*** Quoted passage ***

Assistive Technology includes Augmentative and Alternative Communication. Just what does it mean? What is the difference?
Augmentative Communication systems aids you with your current communication of thoughts and needs, improve speech and language development, improve educational and vocational opportunities, while increasing independence at home, school and in your community. It “adds to” speech by using gestures, eye pointing and body language.
Alternative Communication means that you need a choice or substitute such as pointing to symbols, spelling or signing.
Communication is the ability to send and receive messages with at least one other person.
Both methods, of course require training and practice to improve the necessary skills to become effective at conveying your needs.
Under The Umbrella
Augmentative and Alternative Communication is an umbrella term to cover communication methods used to supplement or replace speech or writing for those with impairments of spoken or written language.
AAC is used by people with impairments from birth such as cerebral palsy, intellectual impairments and acquired conditions such as amyotrophic lateral sclerosis (Lou Gehrig’s Disease) and Parkinson disease.
Development Of Devices
Assistive technology devices can be permanent or temporary, low tech or high tech. Modern use began in the 1950’s for those who had lost the ability to speak following surgery.
Some forms that developed in the 1970’s were sign language and graphic symbol communication.
In the 1980’s Augmentative and Alternative Communication began to emerge as a field of its own right. Speech synthesis and micro-computers came with the rapid advancement of technology.
Forms Of Communication
A form of unaided communication is the use of body language.
Aided approaches more commonly known include pictures, communication boards, speech generating devices, gestures, photographs, line drawings, letters and words. All of these techniques can be used alone or in several combinations most meaningful to the user. Pointers, adapted mice, eye tracking, switch access and scanning are more device driven approaches.
Assistive technology also includes walkers and wheelchairs, as well as software and hardware such as large keyed keyboards, screen readers, and computer generated voice devices. The TTY (text telephone) or keyboards that speak with the press of a key or series of keys can be use by people who have speech impairments.
Assistive technology is used by individuals with disabilities in order to perform functions that might otherwise be difficult or impossible. It can include mobility devices such as walkers and wheelchairs, as well as hardware, software, and peripherals that assist people with disabilities in accessing computers or other information technologies.

*** End of Quoted passage ***
*** Information shown ***

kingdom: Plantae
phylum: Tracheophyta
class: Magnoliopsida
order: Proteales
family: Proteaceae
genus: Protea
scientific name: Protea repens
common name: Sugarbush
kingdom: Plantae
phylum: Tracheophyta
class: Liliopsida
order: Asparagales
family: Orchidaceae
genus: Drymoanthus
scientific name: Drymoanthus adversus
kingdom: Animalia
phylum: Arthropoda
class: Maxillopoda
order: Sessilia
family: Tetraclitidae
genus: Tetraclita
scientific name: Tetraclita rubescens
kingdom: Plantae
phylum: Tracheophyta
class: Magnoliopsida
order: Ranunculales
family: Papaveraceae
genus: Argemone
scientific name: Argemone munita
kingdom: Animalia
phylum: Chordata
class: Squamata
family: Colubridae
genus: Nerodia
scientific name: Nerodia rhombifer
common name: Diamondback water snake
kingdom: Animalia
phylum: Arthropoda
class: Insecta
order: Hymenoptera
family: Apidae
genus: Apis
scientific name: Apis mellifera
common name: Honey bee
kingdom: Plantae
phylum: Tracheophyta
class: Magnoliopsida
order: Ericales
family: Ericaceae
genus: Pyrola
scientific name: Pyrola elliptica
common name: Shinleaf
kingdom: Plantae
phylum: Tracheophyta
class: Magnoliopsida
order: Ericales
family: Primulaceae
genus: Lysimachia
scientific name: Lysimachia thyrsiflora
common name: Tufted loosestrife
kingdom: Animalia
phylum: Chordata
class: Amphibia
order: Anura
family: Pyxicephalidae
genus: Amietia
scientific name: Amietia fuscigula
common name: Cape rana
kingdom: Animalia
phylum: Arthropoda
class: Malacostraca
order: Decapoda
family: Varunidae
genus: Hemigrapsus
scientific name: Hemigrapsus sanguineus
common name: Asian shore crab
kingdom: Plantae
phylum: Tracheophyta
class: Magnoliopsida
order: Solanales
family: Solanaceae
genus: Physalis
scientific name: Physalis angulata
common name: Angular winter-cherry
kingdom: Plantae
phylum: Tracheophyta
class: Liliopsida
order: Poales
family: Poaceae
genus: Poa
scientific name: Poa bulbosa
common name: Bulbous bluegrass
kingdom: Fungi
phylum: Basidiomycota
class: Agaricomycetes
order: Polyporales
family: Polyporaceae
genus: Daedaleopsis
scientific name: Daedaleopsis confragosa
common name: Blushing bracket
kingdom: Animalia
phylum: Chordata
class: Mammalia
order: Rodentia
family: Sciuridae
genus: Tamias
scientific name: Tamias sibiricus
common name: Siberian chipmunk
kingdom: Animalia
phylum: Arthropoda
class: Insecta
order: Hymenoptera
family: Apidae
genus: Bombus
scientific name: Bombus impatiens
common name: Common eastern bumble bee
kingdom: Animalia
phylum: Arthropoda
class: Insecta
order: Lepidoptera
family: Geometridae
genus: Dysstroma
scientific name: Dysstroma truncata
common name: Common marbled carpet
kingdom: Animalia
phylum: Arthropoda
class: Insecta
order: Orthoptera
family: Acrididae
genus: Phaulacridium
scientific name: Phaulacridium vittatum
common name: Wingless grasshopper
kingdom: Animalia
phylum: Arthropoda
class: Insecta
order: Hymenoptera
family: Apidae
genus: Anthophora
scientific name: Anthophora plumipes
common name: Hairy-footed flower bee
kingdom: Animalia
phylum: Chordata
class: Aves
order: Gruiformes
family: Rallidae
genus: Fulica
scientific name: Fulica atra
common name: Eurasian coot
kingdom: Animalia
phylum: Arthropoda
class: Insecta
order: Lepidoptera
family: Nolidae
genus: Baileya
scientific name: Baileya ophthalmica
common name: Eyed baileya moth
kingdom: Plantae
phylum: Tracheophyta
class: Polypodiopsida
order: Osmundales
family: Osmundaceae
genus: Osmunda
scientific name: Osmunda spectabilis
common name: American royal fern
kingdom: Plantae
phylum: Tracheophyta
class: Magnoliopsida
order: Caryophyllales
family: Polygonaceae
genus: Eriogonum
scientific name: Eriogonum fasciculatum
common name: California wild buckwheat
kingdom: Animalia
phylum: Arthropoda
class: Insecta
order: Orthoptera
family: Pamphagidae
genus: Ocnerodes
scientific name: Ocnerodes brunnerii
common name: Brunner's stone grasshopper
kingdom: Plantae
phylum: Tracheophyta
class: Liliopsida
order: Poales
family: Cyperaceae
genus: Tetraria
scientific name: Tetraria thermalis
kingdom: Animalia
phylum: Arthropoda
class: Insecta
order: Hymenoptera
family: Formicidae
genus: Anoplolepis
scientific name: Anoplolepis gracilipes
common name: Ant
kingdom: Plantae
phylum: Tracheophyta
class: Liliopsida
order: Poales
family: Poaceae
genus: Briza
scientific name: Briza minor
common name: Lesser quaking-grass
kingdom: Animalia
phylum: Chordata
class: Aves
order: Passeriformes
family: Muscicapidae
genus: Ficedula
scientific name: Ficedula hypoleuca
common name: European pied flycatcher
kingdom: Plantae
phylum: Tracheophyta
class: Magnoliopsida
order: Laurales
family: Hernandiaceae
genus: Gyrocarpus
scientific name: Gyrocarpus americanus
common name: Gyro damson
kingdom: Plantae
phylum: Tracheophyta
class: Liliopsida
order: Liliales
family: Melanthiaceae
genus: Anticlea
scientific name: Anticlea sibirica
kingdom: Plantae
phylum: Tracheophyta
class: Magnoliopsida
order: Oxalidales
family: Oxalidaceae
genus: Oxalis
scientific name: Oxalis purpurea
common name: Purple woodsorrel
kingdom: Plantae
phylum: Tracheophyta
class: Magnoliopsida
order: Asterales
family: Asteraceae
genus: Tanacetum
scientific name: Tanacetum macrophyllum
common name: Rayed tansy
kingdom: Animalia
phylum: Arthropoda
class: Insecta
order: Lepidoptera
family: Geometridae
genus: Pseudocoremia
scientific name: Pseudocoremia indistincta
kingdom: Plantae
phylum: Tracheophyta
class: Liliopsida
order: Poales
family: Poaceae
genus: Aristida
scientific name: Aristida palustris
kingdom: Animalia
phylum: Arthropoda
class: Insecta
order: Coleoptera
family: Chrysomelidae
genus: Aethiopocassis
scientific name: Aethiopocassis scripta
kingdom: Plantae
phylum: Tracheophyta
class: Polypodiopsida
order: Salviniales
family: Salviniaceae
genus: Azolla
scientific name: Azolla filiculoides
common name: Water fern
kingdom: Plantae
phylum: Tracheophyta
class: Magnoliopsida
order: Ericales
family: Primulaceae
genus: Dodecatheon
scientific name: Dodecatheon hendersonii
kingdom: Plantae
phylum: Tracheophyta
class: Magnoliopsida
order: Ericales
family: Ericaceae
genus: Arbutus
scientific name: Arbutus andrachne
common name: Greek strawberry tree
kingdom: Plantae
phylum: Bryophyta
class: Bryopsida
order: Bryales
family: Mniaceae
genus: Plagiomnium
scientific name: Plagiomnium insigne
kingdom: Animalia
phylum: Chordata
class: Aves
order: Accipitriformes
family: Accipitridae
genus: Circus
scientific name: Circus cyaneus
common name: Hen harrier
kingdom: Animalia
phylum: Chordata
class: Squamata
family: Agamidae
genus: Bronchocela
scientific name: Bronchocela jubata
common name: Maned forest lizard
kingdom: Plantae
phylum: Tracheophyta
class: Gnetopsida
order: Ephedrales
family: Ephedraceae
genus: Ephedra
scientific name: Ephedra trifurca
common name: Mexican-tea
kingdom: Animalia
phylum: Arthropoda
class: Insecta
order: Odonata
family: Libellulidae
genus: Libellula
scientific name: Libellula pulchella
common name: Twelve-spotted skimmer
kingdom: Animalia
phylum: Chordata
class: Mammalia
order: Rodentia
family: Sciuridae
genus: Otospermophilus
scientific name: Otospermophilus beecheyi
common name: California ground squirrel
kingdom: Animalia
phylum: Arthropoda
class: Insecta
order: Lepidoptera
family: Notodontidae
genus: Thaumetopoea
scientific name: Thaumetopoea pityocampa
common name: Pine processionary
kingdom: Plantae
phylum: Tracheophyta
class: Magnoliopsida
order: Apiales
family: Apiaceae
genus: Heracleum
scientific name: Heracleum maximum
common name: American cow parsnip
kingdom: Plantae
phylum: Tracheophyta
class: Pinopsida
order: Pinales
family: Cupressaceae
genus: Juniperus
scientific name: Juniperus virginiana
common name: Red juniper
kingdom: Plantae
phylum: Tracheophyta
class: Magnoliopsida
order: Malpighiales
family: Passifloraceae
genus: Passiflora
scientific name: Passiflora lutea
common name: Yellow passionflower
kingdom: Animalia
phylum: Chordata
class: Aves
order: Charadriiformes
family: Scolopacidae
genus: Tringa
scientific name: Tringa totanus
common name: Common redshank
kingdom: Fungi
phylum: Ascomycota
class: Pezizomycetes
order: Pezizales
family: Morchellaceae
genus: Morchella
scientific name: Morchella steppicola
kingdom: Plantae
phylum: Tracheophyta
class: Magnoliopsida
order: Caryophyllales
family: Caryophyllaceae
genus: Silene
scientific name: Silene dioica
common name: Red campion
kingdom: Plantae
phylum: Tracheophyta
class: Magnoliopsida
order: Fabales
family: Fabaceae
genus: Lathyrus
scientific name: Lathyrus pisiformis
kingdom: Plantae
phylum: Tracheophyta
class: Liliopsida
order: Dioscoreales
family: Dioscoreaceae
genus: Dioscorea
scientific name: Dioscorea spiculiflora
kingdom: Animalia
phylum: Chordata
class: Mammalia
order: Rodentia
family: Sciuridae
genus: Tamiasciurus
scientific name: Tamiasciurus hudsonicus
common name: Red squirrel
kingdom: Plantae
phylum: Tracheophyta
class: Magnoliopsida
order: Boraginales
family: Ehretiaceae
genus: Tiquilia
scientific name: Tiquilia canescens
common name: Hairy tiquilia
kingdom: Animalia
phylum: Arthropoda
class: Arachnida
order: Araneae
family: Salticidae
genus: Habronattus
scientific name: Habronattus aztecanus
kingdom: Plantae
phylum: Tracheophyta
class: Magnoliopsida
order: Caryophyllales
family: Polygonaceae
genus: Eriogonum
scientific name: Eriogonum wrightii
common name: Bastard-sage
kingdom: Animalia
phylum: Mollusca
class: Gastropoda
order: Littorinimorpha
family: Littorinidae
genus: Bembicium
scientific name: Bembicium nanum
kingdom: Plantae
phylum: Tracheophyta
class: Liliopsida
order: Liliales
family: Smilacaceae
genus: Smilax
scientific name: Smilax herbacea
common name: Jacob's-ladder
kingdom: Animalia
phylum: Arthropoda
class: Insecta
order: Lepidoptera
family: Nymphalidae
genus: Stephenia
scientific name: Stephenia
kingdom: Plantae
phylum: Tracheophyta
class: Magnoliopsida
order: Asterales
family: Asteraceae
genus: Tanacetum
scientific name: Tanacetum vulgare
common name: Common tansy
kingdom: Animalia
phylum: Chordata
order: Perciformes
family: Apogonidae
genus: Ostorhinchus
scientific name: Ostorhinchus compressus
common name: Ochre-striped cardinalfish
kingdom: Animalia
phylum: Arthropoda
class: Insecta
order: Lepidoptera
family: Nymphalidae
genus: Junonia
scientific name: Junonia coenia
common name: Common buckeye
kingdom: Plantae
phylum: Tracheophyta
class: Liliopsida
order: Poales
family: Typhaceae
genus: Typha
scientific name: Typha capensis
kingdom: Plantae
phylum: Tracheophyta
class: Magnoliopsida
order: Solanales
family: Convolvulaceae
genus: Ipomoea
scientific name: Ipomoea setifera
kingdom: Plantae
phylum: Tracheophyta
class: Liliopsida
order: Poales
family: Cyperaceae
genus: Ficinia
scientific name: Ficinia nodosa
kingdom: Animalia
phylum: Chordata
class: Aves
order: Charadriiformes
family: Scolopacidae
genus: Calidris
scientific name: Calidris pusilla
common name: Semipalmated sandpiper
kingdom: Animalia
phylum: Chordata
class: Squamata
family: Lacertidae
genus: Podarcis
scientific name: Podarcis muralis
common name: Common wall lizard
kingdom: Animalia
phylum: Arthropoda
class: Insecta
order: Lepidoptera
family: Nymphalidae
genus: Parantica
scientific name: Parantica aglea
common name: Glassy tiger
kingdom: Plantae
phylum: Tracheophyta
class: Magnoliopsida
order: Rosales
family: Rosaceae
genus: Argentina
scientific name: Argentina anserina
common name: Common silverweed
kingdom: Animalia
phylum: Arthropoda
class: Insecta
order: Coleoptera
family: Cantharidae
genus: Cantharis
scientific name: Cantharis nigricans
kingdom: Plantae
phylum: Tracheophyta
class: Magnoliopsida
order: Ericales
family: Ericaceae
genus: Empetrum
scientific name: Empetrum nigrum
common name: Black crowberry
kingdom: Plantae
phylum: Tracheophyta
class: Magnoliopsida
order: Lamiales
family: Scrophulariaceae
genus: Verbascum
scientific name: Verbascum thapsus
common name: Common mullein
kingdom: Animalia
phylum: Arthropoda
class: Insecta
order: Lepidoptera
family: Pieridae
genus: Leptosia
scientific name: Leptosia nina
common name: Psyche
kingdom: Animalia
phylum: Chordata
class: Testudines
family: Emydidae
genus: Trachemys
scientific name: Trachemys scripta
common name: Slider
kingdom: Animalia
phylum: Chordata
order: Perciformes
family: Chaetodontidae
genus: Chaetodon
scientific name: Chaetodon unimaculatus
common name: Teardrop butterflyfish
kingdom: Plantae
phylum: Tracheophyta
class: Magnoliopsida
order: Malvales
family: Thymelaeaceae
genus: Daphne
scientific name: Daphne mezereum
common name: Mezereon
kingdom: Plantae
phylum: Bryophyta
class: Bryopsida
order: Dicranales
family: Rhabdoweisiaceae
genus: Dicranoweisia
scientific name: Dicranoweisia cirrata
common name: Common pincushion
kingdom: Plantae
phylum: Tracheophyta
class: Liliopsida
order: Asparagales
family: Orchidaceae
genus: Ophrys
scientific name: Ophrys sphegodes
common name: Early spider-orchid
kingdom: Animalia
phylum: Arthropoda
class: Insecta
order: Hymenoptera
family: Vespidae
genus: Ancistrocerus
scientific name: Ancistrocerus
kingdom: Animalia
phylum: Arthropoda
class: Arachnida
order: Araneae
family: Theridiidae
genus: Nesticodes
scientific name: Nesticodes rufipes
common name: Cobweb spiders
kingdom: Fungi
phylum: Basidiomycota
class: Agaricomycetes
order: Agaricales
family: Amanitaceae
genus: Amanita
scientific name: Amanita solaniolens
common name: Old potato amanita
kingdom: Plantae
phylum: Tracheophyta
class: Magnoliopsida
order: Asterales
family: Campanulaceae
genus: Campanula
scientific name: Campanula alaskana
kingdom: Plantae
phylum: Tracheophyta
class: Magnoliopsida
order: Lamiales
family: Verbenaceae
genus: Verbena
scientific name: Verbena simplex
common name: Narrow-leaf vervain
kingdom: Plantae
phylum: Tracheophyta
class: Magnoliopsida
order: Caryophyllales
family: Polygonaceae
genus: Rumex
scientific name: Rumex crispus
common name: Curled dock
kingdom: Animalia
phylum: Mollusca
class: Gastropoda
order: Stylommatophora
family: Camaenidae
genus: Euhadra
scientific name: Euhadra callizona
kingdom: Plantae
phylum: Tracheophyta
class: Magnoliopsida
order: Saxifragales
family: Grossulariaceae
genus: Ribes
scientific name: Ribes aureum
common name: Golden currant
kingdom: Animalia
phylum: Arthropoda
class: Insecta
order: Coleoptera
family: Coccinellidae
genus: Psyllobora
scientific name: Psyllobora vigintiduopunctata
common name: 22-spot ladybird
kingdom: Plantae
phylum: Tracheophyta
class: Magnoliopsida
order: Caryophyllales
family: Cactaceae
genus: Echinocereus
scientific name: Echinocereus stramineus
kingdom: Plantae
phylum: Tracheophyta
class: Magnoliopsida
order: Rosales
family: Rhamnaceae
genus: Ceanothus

*** End of Information shown ***

What is expected
Copy the part of the communication text that runs from "In the 1980’s" down to "of body language.", word for word.

Written solution
In the 1980’s Augmentative and Alternative Communication began to emerge as a field of its own right. Speech synthesis and micro-computers came with the rapid advancement of technology.
Forms Of Communication
A form of unaided communication is the use of body language.